Mortgage Rates - FAQ

  1. What is a Fixed Interest Rate?
    Fixed Rate of Interest means that your Interest Rate is bound to remain unchanged throughout the duration of the loan. However, even if the Interest Rates drop on the market, you still cannot benefit from it.
  2. What is a Floating Interest Rate?
    A Floating Interest Rate means that your Rate of Interest will fluctuate in accordance with the market lending rate.
  3. What is ARM?
    ARM stands for Adjustable Rate Mortgage, in which the Interest Rate is not fixed for the whole duration of the loan. It is fixed only for a period at the beginning, which is called the initial rate period.
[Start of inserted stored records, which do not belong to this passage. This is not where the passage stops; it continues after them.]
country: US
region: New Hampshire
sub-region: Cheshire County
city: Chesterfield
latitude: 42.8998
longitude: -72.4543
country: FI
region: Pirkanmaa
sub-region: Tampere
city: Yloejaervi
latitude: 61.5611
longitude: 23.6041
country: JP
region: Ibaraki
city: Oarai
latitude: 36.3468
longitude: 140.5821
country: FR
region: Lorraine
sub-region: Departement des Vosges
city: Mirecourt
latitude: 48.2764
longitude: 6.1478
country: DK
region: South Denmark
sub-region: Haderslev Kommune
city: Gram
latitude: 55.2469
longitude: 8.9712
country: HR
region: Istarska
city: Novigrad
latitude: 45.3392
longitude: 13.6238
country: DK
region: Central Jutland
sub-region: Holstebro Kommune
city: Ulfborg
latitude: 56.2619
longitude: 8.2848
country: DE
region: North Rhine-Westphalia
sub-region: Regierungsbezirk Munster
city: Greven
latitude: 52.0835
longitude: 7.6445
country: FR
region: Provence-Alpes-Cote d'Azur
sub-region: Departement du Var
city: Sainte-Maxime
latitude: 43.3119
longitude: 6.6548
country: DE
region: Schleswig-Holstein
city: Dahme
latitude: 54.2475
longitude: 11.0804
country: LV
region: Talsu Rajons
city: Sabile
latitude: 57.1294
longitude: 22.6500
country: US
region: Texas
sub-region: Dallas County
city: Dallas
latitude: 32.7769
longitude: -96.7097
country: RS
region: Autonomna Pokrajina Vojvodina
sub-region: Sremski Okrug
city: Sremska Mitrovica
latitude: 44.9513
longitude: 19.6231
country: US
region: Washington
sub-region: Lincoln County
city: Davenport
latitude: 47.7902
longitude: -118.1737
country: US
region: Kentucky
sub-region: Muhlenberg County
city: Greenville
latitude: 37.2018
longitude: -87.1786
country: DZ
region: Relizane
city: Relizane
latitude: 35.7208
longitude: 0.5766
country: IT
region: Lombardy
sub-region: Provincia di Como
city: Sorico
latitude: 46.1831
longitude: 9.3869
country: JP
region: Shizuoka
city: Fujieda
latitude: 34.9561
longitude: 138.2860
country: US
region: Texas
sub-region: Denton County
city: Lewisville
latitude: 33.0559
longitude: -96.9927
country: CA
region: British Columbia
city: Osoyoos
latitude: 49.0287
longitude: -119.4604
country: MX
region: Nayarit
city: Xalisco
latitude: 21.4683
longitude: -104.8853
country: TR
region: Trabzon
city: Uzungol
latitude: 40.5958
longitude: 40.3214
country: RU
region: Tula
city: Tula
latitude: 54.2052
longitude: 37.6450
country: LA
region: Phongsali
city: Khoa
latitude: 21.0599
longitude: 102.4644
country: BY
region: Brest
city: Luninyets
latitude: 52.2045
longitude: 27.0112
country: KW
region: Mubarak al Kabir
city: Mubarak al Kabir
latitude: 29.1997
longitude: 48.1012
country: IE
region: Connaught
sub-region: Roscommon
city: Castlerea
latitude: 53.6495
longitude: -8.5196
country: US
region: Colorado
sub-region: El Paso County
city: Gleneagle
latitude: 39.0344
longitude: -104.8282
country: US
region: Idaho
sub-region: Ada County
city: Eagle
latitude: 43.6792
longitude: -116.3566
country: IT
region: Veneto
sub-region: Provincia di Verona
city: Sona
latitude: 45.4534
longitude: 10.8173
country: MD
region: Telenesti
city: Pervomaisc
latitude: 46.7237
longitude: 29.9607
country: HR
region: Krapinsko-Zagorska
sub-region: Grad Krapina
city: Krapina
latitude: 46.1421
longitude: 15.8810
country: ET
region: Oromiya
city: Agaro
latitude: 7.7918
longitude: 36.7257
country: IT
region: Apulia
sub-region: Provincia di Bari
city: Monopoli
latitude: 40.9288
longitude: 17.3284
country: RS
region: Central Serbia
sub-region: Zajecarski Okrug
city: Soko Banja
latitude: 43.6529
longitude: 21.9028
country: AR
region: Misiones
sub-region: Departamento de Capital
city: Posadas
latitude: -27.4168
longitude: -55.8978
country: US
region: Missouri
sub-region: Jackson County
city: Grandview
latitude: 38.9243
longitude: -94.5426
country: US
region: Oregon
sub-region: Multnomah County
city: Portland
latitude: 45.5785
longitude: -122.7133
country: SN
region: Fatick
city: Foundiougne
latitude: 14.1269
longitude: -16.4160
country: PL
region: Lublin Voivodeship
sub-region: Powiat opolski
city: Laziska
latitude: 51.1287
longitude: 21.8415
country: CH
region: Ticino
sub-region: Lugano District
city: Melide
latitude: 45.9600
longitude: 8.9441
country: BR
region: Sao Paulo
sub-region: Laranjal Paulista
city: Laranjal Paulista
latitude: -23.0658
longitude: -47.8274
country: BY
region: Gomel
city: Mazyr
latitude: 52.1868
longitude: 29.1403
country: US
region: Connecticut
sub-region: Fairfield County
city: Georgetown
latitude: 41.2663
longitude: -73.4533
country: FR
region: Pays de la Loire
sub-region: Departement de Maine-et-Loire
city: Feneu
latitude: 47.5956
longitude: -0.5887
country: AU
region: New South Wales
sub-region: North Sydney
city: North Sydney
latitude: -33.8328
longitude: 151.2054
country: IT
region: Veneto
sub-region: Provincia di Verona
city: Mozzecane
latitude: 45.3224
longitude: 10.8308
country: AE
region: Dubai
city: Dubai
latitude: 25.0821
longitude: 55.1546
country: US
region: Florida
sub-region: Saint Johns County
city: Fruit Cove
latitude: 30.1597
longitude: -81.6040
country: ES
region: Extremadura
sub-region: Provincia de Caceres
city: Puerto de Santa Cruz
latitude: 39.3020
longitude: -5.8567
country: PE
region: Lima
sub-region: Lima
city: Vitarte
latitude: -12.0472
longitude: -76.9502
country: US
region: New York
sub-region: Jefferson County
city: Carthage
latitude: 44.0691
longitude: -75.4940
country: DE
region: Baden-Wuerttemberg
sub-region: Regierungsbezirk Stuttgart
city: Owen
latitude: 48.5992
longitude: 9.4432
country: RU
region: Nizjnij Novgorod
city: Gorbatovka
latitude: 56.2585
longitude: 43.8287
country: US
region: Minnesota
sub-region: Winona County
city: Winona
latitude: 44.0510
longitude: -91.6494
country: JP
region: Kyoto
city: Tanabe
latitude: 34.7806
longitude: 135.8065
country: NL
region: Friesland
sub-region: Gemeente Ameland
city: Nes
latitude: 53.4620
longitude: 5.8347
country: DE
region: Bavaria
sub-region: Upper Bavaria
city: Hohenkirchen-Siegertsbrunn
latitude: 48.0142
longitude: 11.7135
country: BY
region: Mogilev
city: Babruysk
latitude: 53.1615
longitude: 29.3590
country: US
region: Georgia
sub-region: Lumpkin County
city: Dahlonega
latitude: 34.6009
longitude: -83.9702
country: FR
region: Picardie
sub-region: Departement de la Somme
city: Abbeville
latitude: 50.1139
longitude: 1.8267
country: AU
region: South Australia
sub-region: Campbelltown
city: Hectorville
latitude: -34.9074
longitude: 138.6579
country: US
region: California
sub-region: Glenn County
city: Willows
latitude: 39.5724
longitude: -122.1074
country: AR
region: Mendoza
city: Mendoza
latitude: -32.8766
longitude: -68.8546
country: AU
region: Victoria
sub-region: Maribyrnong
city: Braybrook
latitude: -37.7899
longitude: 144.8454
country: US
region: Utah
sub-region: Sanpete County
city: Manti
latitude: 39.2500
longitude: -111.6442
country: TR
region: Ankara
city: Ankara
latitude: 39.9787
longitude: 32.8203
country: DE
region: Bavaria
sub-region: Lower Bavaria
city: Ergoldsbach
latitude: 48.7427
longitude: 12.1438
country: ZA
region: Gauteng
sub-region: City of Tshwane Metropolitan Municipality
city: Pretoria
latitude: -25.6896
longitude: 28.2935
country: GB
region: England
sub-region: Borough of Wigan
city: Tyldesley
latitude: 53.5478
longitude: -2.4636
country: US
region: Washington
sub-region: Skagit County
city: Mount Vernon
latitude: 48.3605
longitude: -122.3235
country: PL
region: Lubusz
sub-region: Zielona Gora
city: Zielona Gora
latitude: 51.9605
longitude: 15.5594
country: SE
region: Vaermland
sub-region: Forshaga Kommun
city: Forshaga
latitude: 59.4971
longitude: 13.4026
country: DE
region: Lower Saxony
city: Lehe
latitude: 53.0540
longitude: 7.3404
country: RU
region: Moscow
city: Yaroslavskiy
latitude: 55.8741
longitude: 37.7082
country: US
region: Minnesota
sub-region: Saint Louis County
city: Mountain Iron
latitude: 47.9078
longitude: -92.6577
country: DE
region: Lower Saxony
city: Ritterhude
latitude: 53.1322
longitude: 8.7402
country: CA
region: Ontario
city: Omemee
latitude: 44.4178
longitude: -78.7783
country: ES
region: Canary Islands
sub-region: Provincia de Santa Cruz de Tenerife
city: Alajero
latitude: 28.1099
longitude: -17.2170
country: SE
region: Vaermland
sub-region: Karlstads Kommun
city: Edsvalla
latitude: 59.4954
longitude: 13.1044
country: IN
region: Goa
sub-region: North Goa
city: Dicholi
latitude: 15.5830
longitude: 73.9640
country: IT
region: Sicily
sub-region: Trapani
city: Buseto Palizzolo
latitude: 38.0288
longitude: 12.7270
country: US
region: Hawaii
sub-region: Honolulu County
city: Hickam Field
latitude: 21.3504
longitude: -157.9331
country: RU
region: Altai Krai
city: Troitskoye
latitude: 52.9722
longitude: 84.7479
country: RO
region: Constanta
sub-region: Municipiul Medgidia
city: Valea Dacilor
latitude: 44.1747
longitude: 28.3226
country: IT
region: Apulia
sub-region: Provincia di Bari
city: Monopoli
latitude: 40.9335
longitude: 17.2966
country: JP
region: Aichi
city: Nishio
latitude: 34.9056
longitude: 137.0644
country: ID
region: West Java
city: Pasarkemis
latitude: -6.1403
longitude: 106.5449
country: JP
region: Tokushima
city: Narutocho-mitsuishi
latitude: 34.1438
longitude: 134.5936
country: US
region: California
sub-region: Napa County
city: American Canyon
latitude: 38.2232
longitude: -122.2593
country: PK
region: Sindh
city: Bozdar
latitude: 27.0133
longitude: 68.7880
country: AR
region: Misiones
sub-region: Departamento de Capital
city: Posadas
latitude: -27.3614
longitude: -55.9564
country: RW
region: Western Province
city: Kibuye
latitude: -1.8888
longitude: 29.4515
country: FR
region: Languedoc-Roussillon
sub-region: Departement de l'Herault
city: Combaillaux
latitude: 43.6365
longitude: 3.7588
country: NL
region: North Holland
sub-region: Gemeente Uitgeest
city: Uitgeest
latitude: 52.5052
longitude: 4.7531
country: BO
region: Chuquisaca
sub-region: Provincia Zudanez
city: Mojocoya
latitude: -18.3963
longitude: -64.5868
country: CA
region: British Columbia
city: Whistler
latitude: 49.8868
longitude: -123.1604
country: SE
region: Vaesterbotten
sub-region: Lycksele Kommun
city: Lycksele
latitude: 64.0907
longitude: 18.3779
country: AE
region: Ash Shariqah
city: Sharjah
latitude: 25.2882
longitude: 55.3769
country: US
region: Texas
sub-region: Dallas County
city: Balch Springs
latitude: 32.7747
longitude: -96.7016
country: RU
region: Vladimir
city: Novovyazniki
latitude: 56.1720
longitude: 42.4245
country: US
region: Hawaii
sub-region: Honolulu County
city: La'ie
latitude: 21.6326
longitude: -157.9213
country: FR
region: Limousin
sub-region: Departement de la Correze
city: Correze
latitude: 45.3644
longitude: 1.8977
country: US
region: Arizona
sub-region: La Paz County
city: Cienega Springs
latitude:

After that period is over, the Interest Rate, together with your payments will be adjusted up or down, depending on Interest Rate index movements.
  4. What is an Annual Percentage Rate?
    Annual Percentage Rate, also called APR, is a percentage Rate that includes the annual cost of a loan, therefore its interest, insurance, origination fees and rest of the costs related to getting a loan. APR provides the borrower with a very important information about the actual cost of a loan.
  5. How are Interest Rates calculated?
    Interest Rates are usually calculated based on Monthly Reducing Balance (the credit is given on a monthly basis) or Yearly Reducing Balance (the credit is given only on a yearly basis, but the EMIs are paid monthly).